Friday, September 09, 2005

The Foo Fighters of WWII Part 2

Let’s talk more about the history of UFOs or more precisely lets talk more about the Foo Fighters…


If there were foo fighter sightings in 1943 we have no real record of them. Most likely there were relatively few sightings in 1943, because even after the Second World War, when G.I.s were free to talk about what they had seen and done, few if any recalled seeing UFOs in 1943. UFO sightings often come in cycles or waves and it is not unusual o have ‘off’ years.

On the other hand, 1944, was a horse of a different color. From April of 1944 through August 1945, there was absolutely no shortage of bizarre phenomena sighted in the skies of Europe and the Pacific.

Some of the first to witness ‘strange objects’ in 1944 were the radar plotters of the Argus 16 Combat Intelligence Center on the island Tarawa in the pacific. It was April 1944 and the Argus 16 radar operators racked a "bogey" as it was moving at, what was then the inconceivable speed of 700 miles per hour. When the radar operators had determined there was nothing wrong with their radar equipment, they had no choice but to conclude that it was a supersonic Japanese plane. Of course, it wasn't, since after the war American intelligence experts found that the Japanese had no such fighter.

The invasion of ‘Fortress Europe’ as Hitler referred to his captured French territory, began at dawn on June 6, 1944. Allied forces made a surprise landing at Normandy, after only a short time this landing caught the attention of the Nazis but apparently attracted the attention of the foo fighters as well. One foo fighter sighting reported at Omaha Beach came from the deck of the U.S.S. George E. Badger, which lay anchored just off shore. Gunner Edward Breckel, who, while on duty, was watching the sky when a dark cigar-shaped UFO crossed the horizon about five miles away. The object was only visible for some three minutes. But during those 3 minutes the UFO, which had no wings at all, was moving far too low and far too fast to be a blimp or airplane, flew a determined, circular course some 15 feet above the water.

___

• [Job item]: Reproduce the WWII foo fighters post word for word, everything from "Let’s talk more" down to "have ‘off’ years.".

___

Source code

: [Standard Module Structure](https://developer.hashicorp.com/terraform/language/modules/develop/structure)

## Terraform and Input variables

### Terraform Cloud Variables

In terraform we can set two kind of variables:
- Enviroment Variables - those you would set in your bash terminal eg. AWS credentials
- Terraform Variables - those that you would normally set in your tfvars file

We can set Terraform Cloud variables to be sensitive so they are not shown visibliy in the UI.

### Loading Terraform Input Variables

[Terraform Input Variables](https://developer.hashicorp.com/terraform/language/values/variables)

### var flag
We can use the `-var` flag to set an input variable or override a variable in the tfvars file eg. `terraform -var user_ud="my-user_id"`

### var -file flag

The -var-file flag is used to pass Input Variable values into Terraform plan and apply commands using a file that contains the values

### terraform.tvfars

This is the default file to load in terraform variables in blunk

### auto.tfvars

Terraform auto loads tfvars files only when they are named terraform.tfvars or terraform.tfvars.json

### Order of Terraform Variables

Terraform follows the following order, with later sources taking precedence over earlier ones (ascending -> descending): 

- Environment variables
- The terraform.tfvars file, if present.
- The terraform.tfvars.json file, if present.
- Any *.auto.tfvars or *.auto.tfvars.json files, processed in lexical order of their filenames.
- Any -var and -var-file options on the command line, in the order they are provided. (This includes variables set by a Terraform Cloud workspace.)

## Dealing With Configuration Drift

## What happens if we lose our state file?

___

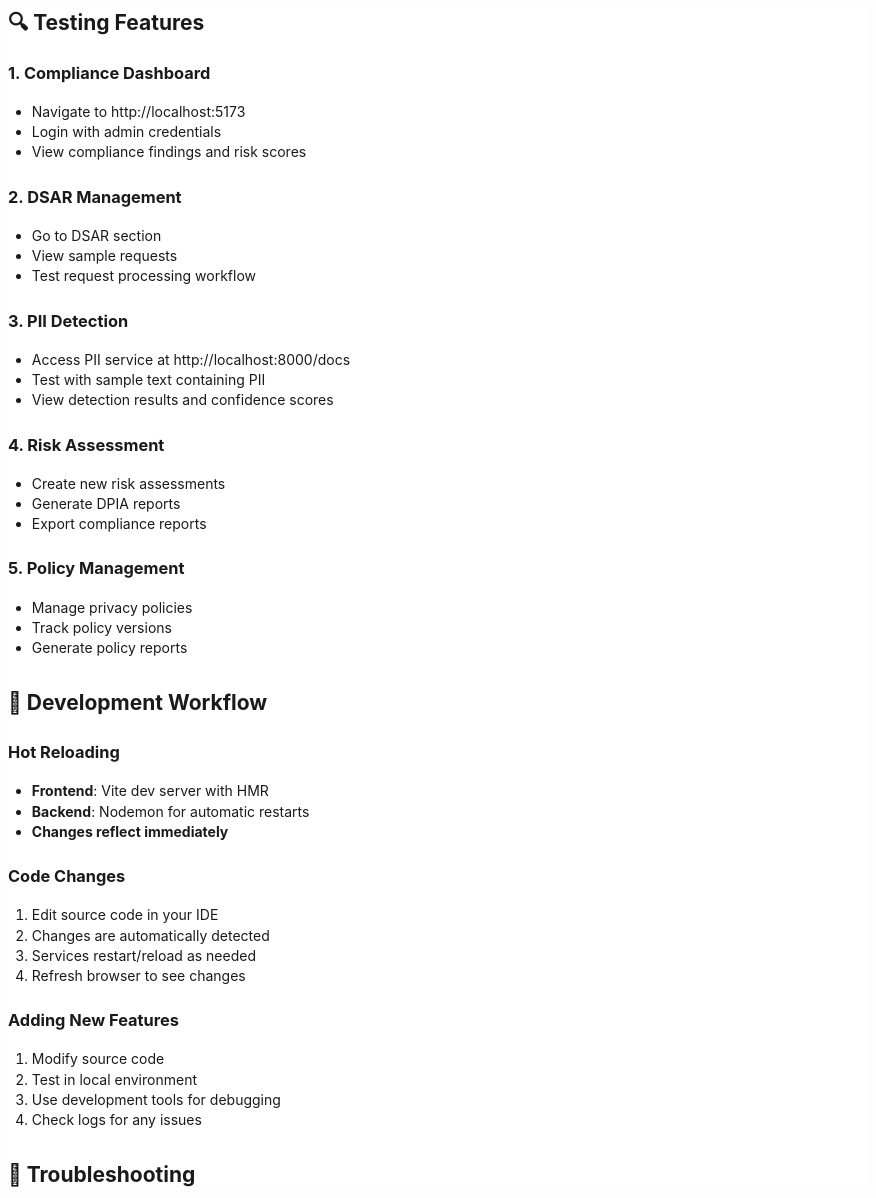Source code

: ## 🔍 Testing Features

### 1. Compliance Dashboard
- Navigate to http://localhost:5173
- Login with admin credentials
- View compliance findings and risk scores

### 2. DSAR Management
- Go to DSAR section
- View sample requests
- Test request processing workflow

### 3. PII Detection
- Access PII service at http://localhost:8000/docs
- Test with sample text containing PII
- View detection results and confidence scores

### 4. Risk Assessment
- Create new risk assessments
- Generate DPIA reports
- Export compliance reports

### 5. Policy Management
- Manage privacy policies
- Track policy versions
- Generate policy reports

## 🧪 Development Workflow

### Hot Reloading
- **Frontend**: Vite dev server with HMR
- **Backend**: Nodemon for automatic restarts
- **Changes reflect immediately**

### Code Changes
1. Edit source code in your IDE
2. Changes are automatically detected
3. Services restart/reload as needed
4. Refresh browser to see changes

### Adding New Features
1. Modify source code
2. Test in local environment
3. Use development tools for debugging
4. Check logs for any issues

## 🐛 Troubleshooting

___

• [Expected answer]:
Let’s talk more about the history of UFOs or more precisely lets talk more about the Foo Fighters…


If there were foo fighter sightings in 1943 we have no real record of them. Most likely there were relatively few sightings in 1943, because even after the Second World War, when G.I.s were free to talk about what they had seen and done, few if any recalled seeing UFOs in 1943. UFO sightings often come in cycles or waves and it is not unusual o have ‘off’ years.